15 Mit diesem Vorbringen wird keine Rechtswidrigkeit des angefochtenen Erkenntnisses aufgezeigt. Die Revisionswerberin hat weder im Verwaltungsverfahren noch vor dem BFG eine innere Aufteilung der Geschäftsführungsagenden, wonach nicht sie, sondern S. mit Abgabenangelegenheiten betraut gewesen wäre, behauptet. Eine solche Behauptung, der das im Verfahren vor dem Verwaltungsgerichtshof geltende Neuerungsverbot entgegenstünde, wird auch in der Revision nicht erhoben.
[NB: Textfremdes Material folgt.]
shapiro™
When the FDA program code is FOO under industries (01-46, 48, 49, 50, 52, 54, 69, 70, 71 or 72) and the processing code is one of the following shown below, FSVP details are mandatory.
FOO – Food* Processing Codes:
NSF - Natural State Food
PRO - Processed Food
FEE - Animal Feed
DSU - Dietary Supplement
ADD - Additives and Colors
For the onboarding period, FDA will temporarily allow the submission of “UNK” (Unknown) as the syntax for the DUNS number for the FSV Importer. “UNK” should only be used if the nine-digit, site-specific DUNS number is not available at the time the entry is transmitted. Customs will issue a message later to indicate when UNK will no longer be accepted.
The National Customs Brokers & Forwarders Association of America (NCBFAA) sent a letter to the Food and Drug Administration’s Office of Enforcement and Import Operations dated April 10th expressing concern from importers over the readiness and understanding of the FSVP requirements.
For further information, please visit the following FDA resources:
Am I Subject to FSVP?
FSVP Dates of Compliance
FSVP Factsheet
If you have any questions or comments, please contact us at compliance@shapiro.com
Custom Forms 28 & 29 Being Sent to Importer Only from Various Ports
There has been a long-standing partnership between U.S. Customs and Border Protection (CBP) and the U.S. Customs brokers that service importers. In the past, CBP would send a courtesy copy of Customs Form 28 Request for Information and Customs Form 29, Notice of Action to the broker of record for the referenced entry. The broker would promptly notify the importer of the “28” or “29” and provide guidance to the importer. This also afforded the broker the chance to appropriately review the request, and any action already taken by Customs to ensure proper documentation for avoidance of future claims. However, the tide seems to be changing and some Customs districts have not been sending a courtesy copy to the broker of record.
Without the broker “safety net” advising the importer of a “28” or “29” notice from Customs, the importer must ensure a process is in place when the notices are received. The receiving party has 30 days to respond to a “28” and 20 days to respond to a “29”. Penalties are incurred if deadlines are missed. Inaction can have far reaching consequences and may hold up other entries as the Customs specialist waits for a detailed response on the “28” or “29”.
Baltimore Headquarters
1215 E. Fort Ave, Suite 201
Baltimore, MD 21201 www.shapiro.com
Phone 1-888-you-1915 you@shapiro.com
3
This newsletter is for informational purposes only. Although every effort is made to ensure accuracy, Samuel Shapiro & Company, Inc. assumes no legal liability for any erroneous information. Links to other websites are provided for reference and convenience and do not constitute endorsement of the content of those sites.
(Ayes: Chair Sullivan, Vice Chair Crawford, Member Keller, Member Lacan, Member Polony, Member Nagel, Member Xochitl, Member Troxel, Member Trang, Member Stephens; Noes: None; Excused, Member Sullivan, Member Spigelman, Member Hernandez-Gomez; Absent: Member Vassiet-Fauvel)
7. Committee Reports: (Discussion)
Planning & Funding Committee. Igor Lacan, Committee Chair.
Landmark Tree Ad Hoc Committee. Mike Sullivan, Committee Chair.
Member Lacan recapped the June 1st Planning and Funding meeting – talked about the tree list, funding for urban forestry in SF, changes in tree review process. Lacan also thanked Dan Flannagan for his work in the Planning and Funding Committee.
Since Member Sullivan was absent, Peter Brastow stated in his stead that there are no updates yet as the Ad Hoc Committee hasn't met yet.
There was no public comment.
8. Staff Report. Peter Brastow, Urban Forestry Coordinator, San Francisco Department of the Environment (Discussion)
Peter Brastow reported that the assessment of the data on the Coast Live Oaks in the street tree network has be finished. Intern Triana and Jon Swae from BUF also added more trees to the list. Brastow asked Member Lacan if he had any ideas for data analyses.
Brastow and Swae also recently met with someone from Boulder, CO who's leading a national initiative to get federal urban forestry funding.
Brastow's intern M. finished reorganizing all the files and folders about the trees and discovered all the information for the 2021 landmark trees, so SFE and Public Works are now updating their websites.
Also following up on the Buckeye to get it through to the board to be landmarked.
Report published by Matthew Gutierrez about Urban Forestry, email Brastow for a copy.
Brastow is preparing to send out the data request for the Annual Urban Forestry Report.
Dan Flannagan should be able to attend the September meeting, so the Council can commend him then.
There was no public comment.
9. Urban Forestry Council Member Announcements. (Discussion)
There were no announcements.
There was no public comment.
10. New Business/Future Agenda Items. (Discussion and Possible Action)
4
Die in der mündlichen Verhandlung geltend gemachte Tätigkeit des Ehegatten der Revisionswerberin und somit einer nicht zum Geschäftsführer bestellten Person als faktischer Geschäftsführer ist nicht Gegenstand der Rechtsprechung des Verwaltungsgerichtshofes, von der das Bundesfinanzgericht nach dem Vorbringen zur Zulässigkeit der Revision (§ 28 Abs. 3 VwGG) abgewichen sein soll, und wird in der Revision weder im Zulässigkeitsvorbringen noch in den Revisionsgründen zur Sprache gebracht. Auf die Behandlung dieses Themas im angefochtenen Erkenntnis wird nirgends eingegangen. 16 In der Revision werden somit keine Rechtsfragen aufgeworfen, denen im Sinne des Art. 133 Abs. 4 B-VG grundsätzliche Bedeutung zukäme. Die Revision war daher zurückzuweisen.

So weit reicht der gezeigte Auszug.